## WRITTEN TASKS
[A] In the Blazers forum thread, what percentage does Yega1979 say the team shot once Dan Dickau is taken out?
[B] Copy the stretch of the listing from its first line through the line that contains "road 2 (track): [(102,511),(34,439),(0,386)]", keeping every character unchanged.

I still go back to last game and point out that the problem isn't MagLoire, it is who Nate has him teamed up with in the half court. When he and Zbo are in the game at the same time, they cause space problems on offense. This is also the exact reason I expect Aldridge to get playing time as soon as he is back, he can hit the outside jumper that Magloire can not, which will free up the team spacing better.


----------



## hasoos (Jan 3, 2003)

mgb said:


> Too much losing both Webster and Roy.


Yep, and better get used to it, young players don't get any slack from the refs in this league. With big minutes, I fully expect a lot of DQ's this season as they learn the ropes and how the different refs call the game.


----------



## Yega1979 (Mar 22, 2003)

Take out Dan Dickau, and we shot 55% as a team.


----------



## 2k (Dec 30, 2005)

TheBlueDoggy said:


> Just barely after everyone fouled out. I bet Nate was considering suiting up himself instead of putting Dixon in but I'm guessing that wouldn't go over too well with the refs...


Whats up with not playing Dixon? I would rather see him off the bench then Dickau. Dixon was able to shoot a decent percentage with less talent around him last year he should be better this year if he gets some minns.


----------



## Yega1979 (Mar 22, 2003)

hasoos said:


> In case you haven't been paying attention to current events, the Blazers still are not short on point guards. Right now the Blazers have 3 PG who are as good as Blake if not better, and 2 who have a huge amount more upside.
> 
> I still go back to last game and point out that the problem isn't MagLoire, it is who Nate has him teamed up with in the half court. When he and Zbo are in the game at the same time, they cause space problems on offense. This is also the exact reason I expect Aldridge to get playing time as soon as he is back, he can hit the outside jumper that Magloire can not, which will free up the team spacing better.



Uhh, we're not short on big-men either. Steve Blake is clearly better than Dickau and Rodriguez. And why do people talk about Blake as though he's a veteran? He's only been in the league 3 years, and has room to improve as well.


----------



## hasoos (Jan 3, 2003)

Yega1979 said:


> Uhh, we're not short on big-men either. Steve Blake is clearly better than Dickau and Rodriguez. And why do people talk about Blake as though he's a veteran? He's only been in the league 3 years, and has room to improve as well.

[Data excerpts]
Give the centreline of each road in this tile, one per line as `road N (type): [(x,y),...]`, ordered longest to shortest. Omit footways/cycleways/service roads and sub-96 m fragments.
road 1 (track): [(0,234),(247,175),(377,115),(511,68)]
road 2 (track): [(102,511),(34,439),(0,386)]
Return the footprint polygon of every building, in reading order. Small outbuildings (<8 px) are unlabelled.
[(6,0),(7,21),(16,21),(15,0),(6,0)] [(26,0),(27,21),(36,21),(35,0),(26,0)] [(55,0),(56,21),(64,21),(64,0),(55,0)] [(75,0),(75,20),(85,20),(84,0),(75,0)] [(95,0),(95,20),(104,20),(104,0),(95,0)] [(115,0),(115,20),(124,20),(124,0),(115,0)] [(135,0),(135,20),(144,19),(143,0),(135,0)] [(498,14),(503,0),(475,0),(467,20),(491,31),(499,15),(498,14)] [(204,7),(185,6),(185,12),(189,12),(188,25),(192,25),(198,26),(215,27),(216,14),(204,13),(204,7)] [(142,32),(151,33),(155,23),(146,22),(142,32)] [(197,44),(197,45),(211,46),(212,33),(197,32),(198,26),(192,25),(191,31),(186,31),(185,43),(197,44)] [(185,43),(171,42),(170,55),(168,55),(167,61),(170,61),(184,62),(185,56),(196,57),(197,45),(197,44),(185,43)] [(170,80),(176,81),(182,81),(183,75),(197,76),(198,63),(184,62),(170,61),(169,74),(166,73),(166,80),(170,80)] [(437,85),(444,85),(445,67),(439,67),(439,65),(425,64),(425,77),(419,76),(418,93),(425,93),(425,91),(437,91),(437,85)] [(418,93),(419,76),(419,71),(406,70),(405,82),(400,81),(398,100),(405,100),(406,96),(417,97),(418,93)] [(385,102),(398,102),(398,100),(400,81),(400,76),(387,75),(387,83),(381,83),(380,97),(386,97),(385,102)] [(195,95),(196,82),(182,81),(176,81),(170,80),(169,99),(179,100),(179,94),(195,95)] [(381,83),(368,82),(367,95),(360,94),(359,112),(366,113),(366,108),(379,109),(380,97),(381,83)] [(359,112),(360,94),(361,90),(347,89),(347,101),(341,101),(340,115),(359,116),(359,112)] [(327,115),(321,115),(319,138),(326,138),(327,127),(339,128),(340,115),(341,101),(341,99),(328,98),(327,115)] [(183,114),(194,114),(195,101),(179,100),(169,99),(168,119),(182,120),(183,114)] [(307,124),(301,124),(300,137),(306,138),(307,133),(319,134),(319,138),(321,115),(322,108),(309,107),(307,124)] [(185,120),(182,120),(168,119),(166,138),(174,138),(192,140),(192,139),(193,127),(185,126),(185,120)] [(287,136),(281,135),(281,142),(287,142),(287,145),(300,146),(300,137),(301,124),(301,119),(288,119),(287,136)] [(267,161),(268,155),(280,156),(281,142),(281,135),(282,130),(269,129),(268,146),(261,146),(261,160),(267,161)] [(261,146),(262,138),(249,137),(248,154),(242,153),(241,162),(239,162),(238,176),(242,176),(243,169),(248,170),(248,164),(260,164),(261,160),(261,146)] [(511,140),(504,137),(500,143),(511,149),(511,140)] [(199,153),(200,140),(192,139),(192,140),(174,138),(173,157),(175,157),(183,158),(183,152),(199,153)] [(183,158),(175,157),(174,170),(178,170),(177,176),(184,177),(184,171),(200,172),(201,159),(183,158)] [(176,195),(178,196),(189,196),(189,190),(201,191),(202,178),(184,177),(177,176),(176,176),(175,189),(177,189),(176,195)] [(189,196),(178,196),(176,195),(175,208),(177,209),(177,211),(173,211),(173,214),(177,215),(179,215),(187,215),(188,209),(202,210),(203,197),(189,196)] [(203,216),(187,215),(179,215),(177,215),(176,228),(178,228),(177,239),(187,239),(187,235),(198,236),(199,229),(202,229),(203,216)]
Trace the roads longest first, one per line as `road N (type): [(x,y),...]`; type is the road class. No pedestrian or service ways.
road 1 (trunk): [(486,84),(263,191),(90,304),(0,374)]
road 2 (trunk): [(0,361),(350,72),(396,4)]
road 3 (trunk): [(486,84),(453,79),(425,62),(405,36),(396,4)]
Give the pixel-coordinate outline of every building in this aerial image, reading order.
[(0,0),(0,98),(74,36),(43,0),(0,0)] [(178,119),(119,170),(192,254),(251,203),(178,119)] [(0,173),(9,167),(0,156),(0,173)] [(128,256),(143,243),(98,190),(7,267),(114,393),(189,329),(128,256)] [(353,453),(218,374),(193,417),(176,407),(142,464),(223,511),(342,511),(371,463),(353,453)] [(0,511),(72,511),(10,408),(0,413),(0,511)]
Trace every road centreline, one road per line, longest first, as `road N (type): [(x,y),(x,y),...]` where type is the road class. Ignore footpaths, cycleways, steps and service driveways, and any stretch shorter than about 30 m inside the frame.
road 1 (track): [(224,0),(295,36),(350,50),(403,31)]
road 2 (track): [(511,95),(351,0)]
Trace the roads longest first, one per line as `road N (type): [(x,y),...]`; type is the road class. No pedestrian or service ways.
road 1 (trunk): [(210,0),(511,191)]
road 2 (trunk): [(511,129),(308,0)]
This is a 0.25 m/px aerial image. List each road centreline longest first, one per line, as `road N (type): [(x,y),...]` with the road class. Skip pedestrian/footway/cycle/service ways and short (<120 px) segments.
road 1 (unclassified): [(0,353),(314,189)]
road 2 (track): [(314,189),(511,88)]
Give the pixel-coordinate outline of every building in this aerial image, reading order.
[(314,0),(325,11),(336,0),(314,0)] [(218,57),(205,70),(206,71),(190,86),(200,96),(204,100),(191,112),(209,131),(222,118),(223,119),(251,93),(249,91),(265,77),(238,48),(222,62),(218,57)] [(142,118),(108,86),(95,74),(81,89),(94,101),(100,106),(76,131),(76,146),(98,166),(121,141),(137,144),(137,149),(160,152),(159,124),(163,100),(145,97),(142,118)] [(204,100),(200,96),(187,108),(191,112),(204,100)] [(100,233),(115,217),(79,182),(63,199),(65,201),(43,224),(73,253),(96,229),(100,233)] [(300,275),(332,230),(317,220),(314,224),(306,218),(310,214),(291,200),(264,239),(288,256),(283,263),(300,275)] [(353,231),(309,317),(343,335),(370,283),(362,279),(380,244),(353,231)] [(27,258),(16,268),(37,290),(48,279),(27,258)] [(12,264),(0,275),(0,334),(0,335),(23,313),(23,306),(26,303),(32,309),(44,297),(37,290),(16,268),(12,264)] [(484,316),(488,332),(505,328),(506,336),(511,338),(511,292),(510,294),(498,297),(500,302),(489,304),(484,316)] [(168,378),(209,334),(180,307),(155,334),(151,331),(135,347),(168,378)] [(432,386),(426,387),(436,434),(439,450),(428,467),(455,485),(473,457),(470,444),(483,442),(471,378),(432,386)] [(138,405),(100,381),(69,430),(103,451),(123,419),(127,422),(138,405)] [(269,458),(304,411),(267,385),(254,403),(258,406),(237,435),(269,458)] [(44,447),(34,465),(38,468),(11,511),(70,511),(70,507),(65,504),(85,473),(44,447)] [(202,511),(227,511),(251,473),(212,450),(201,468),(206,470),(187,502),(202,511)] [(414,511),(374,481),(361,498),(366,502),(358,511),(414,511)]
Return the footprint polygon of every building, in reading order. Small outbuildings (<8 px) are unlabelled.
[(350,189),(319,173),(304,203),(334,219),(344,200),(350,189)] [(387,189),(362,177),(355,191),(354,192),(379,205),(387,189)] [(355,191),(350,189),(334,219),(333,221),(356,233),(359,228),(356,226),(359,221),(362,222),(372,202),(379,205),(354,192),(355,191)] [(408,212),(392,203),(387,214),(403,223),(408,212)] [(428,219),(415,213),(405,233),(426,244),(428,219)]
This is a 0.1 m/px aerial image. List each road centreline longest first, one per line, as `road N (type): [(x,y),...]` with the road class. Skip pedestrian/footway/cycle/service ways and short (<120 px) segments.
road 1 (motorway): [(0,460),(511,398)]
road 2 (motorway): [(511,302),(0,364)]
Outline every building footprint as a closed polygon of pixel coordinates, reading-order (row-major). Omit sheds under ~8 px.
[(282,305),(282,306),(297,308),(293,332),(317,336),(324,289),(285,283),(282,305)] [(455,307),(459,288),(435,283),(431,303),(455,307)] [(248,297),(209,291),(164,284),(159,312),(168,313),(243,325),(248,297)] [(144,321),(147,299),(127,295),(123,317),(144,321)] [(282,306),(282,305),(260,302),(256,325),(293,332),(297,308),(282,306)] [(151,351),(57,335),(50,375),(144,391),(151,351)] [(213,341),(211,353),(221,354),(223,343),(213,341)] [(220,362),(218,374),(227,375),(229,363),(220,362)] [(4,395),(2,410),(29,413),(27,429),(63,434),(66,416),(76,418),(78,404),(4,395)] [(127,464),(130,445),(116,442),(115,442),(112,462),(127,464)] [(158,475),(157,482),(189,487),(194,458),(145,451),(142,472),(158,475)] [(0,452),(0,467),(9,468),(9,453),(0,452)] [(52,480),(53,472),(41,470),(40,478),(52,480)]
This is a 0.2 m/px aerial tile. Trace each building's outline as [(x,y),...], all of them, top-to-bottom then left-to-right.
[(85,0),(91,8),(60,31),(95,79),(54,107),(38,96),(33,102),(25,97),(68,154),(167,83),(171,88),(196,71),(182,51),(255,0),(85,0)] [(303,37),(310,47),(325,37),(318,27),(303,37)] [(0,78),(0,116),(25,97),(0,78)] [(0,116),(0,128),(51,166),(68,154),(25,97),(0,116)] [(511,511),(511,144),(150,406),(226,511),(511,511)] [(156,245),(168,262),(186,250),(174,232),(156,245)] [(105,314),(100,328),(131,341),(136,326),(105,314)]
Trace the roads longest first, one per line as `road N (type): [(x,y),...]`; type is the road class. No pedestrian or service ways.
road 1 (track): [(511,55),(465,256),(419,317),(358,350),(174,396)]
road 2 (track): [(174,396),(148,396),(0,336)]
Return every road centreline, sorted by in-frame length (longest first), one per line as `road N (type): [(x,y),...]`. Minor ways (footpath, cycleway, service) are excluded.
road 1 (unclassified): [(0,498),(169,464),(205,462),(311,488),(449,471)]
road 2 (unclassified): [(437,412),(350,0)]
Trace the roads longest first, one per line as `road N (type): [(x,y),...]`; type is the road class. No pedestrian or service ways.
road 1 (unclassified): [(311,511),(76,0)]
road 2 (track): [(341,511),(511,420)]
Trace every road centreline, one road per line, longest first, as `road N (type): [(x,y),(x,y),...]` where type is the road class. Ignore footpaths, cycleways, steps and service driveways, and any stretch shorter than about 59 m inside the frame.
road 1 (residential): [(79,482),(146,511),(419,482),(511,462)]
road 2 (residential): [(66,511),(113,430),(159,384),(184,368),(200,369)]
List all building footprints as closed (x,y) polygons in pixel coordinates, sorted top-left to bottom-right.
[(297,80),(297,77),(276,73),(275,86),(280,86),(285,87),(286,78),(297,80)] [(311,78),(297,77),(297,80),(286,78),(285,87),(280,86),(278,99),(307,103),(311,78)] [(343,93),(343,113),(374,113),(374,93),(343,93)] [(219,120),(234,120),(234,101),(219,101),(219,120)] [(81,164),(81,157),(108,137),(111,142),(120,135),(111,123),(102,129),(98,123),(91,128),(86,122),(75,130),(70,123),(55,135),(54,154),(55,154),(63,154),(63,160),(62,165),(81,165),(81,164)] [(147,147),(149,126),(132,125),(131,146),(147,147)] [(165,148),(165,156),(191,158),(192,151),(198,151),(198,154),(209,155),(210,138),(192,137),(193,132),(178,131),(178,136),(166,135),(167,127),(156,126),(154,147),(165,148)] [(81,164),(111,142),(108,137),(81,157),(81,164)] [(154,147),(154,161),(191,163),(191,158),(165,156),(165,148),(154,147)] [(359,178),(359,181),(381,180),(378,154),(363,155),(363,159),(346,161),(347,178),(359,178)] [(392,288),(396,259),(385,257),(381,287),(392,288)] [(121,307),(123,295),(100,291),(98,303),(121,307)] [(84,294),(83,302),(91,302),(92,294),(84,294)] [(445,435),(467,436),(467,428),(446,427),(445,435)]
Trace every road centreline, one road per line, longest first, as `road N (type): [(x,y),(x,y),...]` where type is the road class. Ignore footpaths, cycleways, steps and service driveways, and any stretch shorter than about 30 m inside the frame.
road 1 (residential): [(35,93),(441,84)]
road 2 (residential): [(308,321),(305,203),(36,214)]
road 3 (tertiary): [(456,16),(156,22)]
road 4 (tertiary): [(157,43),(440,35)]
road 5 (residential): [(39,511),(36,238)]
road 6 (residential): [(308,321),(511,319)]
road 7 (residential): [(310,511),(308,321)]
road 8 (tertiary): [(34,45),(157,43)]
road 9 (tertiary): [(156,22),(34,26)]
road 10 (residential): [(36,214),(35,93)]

## RESULTS IN ORDER
[A] 55%

[B]
Give the centreline of each road in this tile, one per line as `road N (type): [(x,y),...]`, ordered longest to shortest. Omit footways/cycleways/service roads and sub-96 m fragments.
road 1 (track): [(0,234),(247,175),(377,115),(511,68)]
road 2 (track): [(102,511),(34,439),(0,386)]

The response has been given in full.